Follow-up from the Phase 1 gate (#31). The live-server e2e suites test_acl_e2e.py and test_ingestion_e2e.py are not yet CI-ready and were intentionally left out of the required gate. They were run locally with ACL_ENABLED=true + a real OpenAI key during #31 and came back 9 failed / 13 passed — but the failures are stale-test issues, not an ACL vulnerability:

• test_00_acl_disabled_list_shows_all (and other acl_disabled_* tests) assert 200 but get 401 — they do not skip when ACL is enabled.

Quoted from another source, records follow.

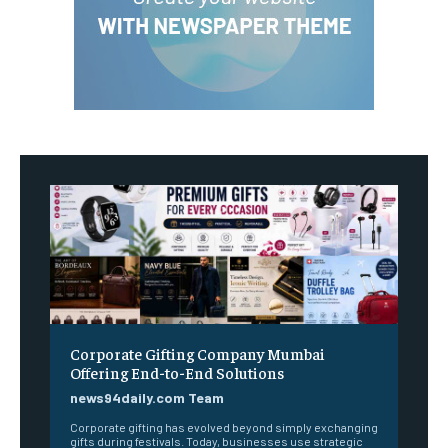
Corporate Gifting Company Mumbai
Offering End-to-End Solutions
news94daily.com Team
Corporate gifting has evolved beyond simply exchanging
gifts during festivals. Today, businesses use strategic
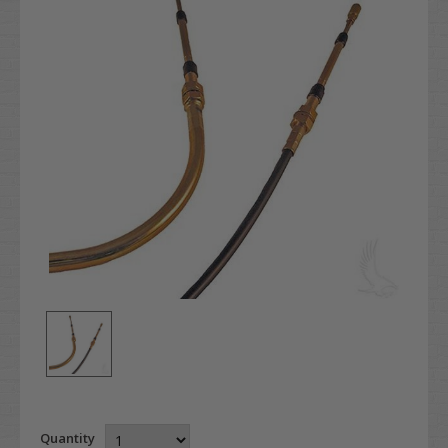
Quantity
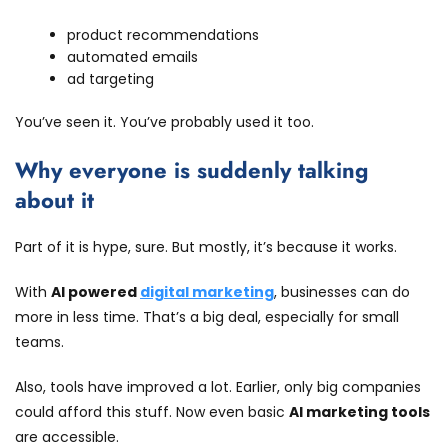
product recommendations
automated emails
ad targeting
You’ve seen it. You’ve probably used it too.
Why everyone is suddenly talking
about it
Part of it is hype, sure. But mostly, it’s because it works.
With
AI powered
digital marketing
, businesses can do
more in less time. That’s a big deal, especially for small
teams.
Also, tools have improved a lot. Earlier, only big companies
could afford this stuff. Now even basic
AI marketing tools
are accessible.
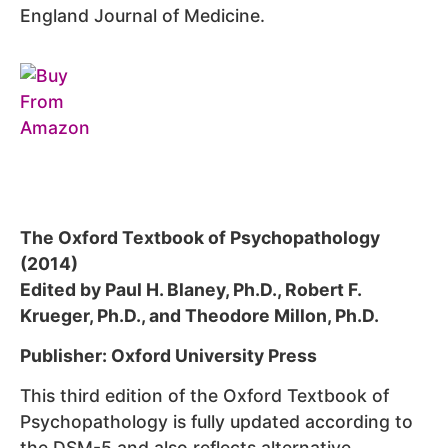
England Journal of Medicine.
The Oxford Textbook of Psychopathology
(2014)
Edited by Paul H. Blaney, Ph.D., Robert F.
Krueger, Ph.D., and Theodore Millon, Ph.D.
Publisher: Oxford University Press
This third edition of the Oxford Textbook of
Psychopathology is fully updated according to
the DSM-5 and also reflects alternative,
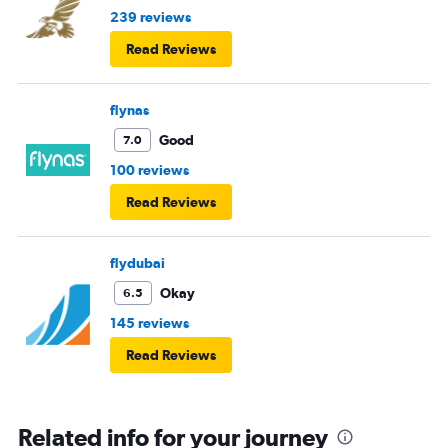
239 reviews
Read Reviews
flynas
Good
7.0
100 reviews
Read Reviews
flydubai
Okay
6.5
145 reviews
Read Reviews
Related info for your journey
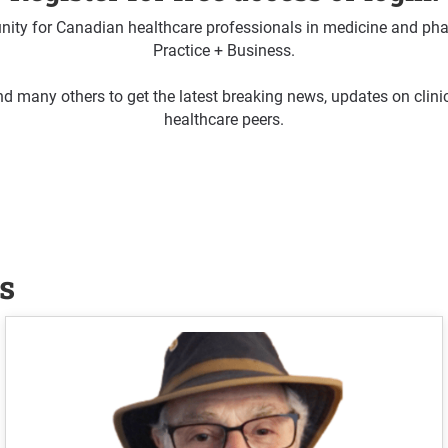
ty for Canadian healthcare professionals in medicine and pha
Practice + Business.
d many others to get the latest breaking news, updates on clin
healthcare peers.
s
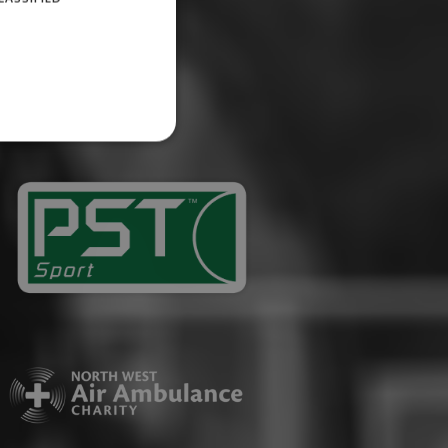
website cannot be used
ID.
Description
ages have been accessed.
est and demographic
g to documentation it is
affic sites.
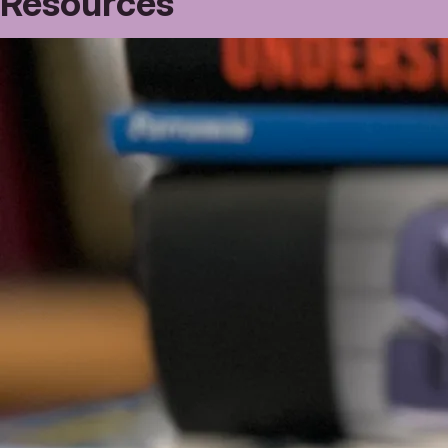
Resources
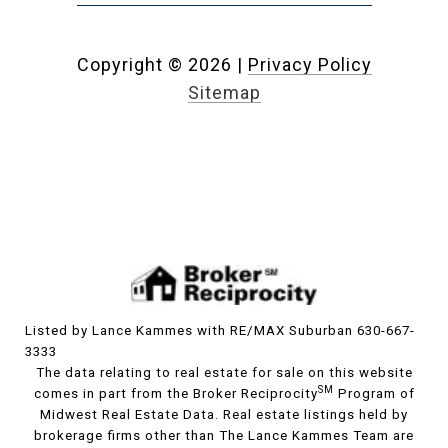
Copyright ©
2026
|
Privacy Policy
Sitemap
Listed by Lance Kammes with RE/MAX Suburban 630-667-
3333
The data relating to real estate for sale on this website
SM
comes in part from the Broker Reciprocity
Program of
Midwest Real Estate Data. Real estate listings held by
brokerage firms other than The Lance Kammes Team are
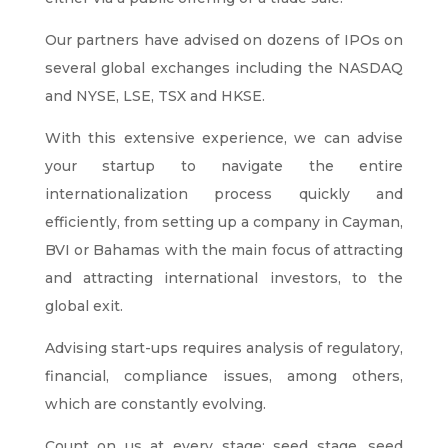
Our partners have advised on dozens of IPOs on
several global exchanges including the NASDAQ
and NYSE, LSE, TSX and HKSE.
With this extensive experience, we can advise
your startup to navigate the entire
internationalization process quickly and
efficiently, from setting up a company in Cayman,
BVI or Bahamas with the main focus of attracting
and attracting international investors, to the
global exit.
Advising start-ups requires analysis of regulatory,
financial, compliance issues, among others,
which are constantly evolving.
Count on us at every stage: seed stage, seed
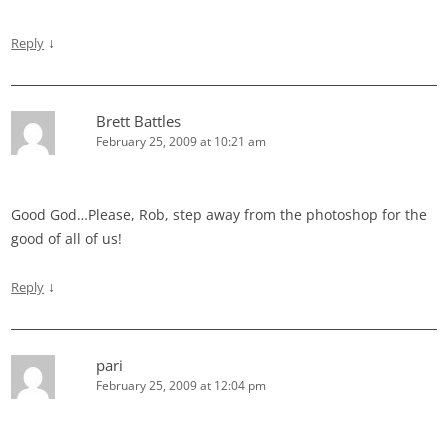
↓
Reply
Brett Battles
February 25, 2009 at 10:21 am
Good God…Please, Rob, step away from the photoshop for the
good of all of us!
↓
Reply
pari
February 25, 2009 at 12:04 pm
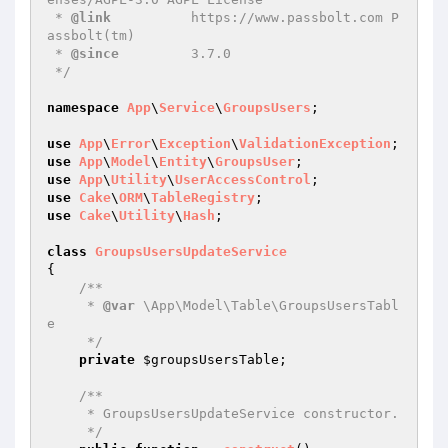
 * 
@link
          https://www.passbolt.com P
assbolt(tm)

 * 
@since
         3.7.0

 */
namespace
App
\
Service
\
GroupsUsers
;

use
App
\
Error
\
Exception
\
ValidationException
use
App
\
Model
\
Entity
\
GroupsUser
use
App
\
Utility
\
UserAccessControl
use
Cake
\
ORM
\
TableRegistry
use
Cake
\
Utility
\
Hash
;

class
GroupsUsersUpdateService
{

/**

     * 
@var
 \App\Model\Table\GroupsUsersTabl
e

     */
private
$groupsUsersTable
;

/**

     * GroupsUsersUpdateService constructor.

     */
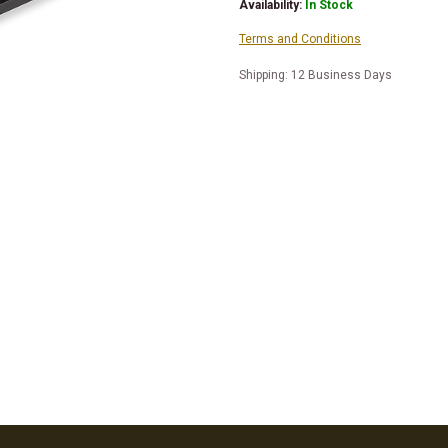
Availability:
In Stock
Terms and Conditions
Shipping: 12 Business Days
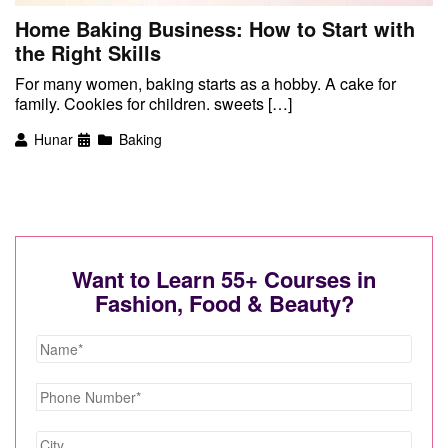
Home Baking Business: How to Start with
the Right Skills
For many women, baking starts as a hobby. A cake for
family. Cookies for children. sweets […]
Hunar
Baking
Want to Learn 55+ Courses in
Fashion, Food & Beauty?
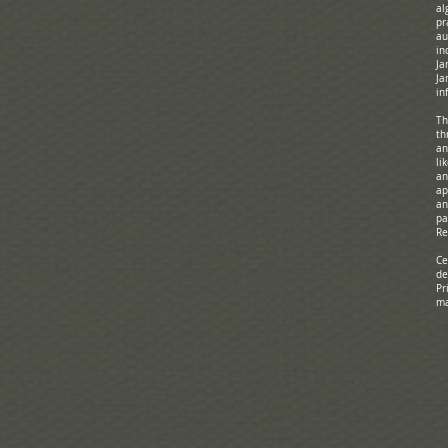
al
pr
au
in
Ja
Ja
in
Th
th
an
li
an
ap
an
pa
Re
Ce
de
Pr
ma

The 401 is ACL correctly blocking unauthenticated access.
• setUpClass polls GET /v1/ingest/job/{id} without entitlement headers, which now returns 401 under ACL, so ingested docs are not tracked and downstream tests fail/skip.
• Count-based assertions (e.g. "admin sees all in tenant") assume a clean database; they break against pre-existing data.

To make them CI-gateable

• Add proper skip guards keyed on the live features.acl_enabled (run acl_disabled_* only when off, acl_enabled_* only when on), or split into two parametrized runs.
• Send entitlement headers (X-Tenant-Id/X-User-Id/X-Roles) when polling job status.
• Make assertions tolerant of pre-existing data (filter to the docs this run ingested; avoid absolute counts).
• Then add a keyed CI job that boots uvicorn + a Celery worker, sets ACL_ENABLED=true and OPENAI_API_KEY (from the OPENAI_API_KEY repo secret), waits for health, and runs these suites.

Until hardened, the ACL canary suite (test_acl_canary.py) remains the required leak-prevention gate, which passes cleanly without a key. Part of #25.